11:07 am Sunday 06 September 2015
I am an immigrant (got the residency on the basis of my merit) myself...I do feel the pain for the refugees from Syria and other War-torn countries. But what stops me from supporting the increase in the quota for refugees is - if you look at the history of all these extremist attacks majority of them were carried out by refugees.

The problem is that once they are granted refuge they (not every one of them but a very small percentage of them - which still is harmful) want everything their way and if not they resort to the armed attacks. Why don't they go to their fellow gulf nations and seek refuge? Isn't that the responsibility of those countries too? or rather first responsibility should lie with those countries.


11:07 am Sunday 06 September 2015
Wrong. This situation has been caused by religion. The Shi'ites and Sunnis have had murderous hatred of each other for over a thousand years. ISIS, preceeded by Al Queda, preceeded by the Taliban, preceeded by the Afghan Mujahideen have seized the opportunity to create a new extremist religious nation provided by the power vacuum created in the failed attempt to overthrow Syria's dictatorship.


11:06 am Sunday 06 September 2015
The sheer heartlessness in some of these comments almost beggars belief. Looking after our own doesn't preclude us from also taking some of the most vulnerable people in the world in. With the $26m being spent on a flag referendum that virtually no-one wants we could house and feed many. That many are using this as an opportunity to brand them as 'economic migrants', potential terrorists or using other anti-immigration rhetoric is sickening. I thought New Zealand was better than this.


- Franklin
11:06 am Sunday 06 September 2015
This is not about showing compassion. It is about making an informed and sensible decision for the sake of our country and those that should we take in refugees that they then dont end up homeless and seeking a benefit here.
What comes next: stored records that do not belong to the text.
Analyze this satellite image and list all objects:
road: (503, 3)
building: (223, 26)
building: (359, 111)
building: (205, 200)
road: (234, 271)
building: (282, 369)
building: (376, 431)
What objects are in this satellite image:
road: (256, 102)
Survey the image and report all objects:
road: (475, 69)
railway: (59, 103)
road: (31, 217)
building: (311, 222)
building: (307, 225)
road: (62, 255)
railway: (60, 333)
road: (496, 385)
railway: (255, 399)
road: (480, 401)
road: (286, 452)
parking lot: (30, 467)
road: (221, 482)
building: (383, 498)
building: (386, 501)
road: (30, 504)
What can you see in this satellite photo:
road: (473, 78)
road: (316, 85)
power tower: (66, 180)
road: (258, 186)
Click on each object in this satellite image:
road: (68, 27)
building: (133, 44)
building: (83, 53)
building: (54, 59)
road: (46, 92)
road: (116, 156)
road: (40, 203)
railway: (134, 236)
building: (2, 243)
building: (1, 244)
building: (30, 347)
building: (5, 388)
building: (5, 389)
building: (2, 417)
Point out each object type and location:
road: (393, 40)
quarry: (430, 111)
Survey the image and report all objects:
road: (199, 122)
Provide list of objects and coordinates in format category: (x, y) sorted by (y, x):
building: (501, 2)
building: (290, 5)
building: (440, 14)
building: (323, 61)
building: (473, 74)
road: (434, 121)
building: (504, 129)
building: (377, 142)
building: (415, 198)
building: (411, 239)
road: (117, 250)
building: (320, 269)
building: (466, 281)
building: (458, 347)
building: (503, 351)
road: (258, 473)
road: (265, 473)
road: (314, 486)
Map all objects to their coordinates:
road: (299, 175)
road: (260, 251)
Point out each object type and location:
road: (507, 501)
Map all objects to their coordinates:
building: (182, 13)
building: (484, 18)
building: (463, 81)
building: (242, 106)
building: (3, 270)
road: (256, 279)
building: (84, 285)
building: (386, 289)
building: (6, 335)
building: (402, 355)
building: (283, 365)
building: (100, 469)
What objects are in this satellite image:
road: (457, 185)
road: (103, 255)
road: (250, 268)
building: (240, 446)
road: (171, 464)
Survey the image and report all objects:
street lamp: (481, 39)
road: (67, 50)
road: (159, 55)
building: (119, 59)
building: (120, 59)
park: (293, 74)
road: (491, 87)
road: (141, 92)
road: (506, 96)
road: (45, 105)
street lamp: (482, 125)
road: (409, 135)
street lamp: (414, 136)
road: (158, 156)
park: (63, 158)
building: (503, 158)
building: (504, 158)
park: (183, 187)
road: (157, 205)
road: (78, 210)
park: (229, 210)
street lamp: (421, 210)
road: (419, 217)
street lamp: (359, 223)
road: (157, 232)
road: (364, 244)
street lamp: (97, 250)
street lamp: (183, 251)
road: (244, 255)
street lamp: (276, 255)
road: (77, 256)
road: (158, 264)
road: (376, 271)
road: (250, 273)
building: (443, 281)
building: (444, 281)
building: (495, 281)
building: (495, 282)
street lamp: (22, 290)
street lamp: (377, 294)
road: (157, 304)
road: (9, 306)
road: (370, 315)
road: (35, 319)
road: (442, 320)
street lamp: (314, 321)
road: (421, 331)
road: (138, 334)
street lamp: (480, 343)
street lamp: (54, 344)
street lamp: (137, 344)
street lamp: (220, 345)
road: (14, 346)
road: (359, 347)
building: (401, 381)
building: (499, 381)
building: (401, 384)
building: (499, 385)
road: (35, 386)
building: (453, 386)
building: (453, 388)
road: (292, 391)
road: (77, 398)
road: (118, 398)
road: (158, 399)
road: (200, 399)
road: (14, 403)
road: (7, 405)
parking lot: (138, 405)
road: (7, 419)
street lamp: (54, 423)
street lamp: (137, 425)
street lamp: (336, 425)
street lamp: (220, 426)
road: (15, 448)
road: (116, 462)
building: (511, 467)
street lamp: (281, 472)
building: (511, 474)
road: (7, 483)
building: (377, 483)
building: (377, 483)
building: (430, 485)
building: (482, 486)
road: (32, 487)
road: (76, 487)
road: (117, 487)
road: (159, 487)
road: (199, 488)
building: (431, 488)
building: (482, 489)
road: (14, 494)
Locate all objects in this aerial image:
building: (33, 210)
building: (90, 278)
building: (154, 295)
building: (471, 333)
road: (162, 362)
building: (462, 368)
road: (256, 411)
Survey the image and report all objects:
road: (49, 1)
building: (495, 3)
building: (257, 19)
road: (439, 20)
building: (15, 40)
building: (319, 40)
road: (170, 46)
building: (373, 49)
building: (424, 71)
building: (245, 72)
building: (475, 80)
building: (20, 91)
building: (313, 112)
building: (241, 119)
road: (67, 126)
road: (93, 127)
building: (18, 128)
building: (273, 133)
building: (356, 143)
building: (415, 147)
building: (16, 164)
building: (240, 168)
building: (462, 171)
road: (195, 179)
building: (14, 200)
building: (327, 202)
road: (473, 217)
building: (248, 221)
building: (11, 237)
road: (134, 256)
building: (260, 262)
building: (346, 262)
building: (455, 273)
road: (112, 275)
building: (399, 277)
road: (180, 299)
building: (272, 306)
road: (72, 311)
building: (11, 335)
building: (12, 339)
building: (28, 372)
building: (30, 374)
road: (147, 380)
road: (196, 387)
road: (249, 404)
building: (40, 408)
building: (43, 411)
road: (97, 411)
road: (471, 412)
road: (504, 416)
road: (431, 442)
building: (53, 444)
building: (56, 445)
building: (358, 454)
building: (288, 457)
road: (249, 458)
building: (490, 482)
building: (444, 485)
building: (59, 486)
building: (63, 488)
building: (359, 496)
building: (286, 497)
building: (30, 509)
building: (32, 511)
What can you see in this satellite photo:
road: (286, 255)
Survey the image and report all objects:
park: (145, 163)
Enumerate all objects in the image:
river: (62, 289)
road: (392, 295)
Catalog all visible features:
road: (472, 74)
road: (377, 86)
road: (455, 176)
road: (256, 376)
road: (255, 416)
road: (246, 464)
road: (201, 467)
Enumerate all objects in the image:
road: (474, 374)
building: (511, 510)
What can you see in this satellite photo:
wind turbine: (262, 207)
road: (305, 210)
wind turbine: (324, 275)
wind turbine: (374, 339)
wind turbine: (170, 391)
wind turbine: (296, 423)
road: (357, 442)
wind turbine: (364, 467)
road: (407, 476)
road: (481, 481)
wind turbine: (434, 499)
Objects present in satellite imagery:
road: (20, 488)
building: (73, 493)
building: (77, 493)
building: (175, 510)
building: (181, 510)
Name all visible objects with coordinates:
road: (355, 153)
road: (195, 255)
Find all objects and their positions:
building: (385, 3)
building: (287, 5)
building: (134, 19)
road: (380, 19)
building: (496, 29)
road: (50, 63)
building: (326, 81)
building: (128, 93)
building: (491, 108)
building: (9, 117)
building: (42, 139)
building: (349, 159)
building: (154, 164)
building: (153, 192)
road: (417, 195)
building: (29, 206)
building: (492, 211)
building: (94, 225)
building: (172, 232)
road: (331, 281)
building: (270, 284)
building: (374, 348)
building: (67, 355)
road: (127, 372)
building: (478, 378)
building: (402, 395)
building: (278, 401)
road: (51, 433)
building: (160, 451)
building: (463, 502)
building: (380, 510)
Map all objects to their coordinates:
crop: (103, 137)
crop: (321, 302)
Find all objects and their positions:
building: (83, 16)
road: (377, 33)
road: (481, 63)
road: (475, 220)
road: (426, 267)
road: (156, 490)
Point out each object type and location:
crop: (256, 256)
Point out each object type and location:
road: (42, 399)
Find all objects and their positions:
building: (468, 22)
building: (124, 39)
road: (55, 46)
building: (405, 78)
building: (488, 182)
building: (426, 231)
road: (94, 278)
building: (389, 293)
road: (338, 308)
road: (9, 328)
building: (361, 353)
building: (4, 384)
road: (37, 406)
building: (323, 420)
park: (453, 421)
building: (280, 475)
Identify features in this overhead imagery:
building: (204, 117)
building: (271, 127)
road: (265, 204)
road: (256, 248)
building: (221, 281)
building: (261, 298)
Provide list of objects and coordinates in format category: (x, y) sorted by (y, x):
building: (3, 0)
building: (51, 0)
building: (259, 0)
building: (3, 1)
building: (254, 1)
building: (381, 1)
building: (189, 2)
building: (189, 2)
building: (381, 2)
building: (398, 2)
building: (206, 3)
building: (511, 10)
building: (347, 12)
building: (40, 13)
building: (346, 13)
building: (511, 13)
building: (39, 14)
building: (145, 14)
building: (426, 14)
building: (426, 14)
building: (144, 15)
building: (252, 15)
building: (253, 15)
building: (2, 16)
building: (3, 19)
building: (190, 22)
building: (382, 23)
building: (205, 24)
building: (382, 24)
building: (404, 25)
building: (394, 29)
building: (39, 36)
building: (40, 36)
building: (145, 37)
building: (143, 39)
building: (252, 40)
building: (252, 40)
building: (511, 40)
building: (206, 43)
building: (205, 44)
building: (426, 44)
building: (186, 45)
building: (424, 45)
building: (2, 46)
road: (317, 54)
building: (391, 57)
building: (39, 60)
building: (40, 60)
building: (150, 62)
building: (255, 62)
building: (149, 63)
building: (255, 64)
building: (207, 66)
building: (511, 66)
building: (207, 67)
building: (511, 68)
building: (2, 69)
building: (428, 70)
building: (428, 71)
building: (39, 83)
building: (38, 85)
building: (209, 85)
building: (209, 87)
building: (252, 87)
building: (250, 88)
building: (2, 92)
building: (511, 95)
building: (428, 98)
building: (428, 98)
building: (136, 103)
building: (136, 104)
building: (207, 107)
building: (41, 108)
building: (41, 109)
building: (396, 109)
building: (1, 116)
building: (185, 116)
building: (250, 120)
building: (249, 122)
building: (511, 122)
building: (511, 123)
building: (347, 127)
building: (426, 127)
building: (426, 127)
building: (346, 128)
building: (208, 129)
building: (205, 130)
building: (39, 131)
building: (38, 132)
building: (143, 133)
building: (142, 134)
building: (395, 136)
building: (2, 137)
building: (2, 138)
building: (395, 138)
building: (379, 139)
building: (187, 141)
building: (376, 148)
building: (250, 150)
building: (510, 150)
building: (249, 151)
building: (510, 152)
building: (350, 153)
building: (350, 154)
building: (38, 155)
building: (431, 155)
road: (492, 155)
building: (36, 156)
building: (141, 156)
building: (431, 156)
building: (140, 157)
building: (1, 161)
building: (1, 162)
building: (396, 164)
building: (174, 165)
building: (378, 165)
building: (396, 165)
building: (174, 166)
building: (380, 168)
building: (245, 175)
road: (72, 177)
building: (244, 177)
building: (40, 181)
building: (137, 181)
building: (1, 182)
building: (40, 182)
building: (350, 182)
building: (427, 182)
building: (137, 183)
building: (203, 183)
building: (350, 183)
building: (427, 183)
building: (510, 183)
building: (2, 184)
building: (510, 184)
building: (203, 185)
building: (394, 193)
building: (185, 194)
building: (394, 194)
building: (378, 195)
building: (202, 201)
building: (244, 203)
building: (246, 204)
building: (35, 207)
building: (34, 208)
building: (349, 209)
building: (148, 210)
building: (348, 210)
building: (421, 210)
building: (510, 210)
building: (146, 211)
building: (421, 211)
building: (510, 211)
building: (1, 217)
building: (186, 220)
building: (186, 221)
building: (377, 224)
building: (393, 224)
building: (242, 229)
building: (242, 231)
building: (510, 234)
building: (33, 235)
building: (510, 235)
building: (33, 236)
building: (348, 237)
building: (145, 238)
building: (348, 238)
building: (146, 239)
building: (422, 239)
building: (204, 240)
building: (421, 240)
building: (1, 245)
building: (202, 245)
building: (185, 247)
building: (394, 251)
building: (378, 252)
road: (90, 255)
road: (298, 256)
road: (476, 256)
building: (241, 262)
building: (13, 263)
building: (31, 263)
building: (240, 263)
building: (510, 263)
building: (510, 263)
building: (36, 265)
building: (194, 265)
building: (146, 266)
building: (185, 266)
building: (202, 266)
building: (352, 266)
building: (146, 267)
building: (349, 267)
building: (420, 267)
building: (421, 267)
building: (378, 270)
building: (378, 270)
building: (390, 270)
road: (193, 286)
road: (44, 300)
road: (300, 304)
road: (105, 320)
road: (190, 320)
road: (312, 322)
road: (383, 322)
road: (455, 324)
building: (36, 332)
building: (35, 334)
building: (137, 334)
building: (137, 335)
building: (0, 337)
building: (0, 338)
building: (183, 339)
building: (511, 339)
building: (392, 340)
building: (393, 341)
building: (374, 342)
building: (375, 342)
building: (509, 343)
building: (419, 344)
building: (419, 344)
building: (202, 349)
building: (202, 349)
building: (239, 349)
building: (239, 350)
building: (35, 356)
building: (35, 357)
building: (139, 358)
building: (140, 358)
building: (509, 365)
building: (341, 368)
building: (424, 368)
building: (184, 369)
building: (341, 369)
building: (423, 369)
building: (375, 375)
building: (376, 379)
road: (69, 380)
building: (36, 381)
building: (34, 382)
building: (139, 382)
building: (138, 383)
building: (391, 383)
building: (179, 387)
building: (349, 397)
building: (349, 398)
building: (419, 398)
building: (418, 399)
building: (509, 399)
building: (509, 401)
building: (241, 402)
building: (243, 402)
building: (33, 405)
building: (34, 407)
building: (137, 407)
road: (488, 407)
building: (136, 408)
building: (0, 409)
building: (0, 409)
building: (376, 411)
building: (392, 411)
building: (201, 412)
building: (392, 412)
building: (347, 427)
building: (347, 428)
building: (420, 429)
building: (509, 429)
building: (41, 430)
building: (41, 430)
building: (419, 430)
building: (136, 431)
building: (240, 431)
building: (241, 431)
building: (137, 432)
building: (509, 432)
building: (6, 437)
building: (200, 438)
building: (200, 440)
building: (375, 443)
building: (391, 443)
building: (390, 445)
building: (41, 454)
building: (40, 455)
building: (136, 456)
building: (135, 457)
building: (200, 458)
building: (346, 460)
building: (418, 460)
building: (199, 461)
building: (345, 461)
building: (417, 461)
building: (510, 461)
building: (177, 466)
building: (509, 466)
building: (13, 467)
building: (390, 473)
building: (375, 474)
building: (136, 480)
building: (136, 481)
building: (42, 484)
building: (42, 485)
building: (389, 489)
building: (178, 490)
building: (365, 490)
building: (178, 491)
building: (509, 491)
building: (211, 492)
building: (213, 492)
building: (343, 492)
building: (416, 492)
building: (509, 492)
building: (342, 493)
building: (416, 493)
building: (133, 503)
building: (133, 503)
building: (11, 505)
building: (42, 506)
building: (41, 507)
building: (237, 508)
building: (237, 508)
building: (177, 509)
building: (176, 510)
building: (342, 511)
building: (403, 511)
John Key is damned either way - if he opens the doors to only a few, it doesnt make a dent on the thousands and he gets chastised for a 'knee jerk' decision.

If he does nothing he is "heartless', if we take in thousands we have not secured our country and we will deprive our own people who are already here of housing. Its a no win situation for the government - its not an enviable decision to make is it.

dick black

11:05 am Sunday 06 September 2015
they are fleeing a war zone - they ARE refugees

who are you to define their status based on their actions instead of what they are trying to escape?

Chris Eccles

11:05 am Sunday 06 September 2015
Rachel Smalley and all other people who advocate the opening of NZ borders to refugees from predominately muslim countries need to listen to a lecture by Dr Bill Warner


- Kohimarama
11:05 am Sunday 06 September 2015
Actually Dave you're quite incorrect.
Our quota is allocated to us by the UN.
The UN tell us what their recommendation is. We have no right of reply on the refusal.

Dee Cee

11:05 am Sunday 06 September 2015
It is easy to say we should help these people when one doesn't have to actually do anything. To put this into perspective, all those who say we should be doing something should be asking themselves if they would be prepared to let one of these family's live with them at their house whilst they get sorted with the paperwork etc. I doubt many would support the current call to do something if they had to actually had to do something.

This media frenzy is based upon a small number of selected images beamed around the world to suit the current news story.
Keep the quota and look after our own better.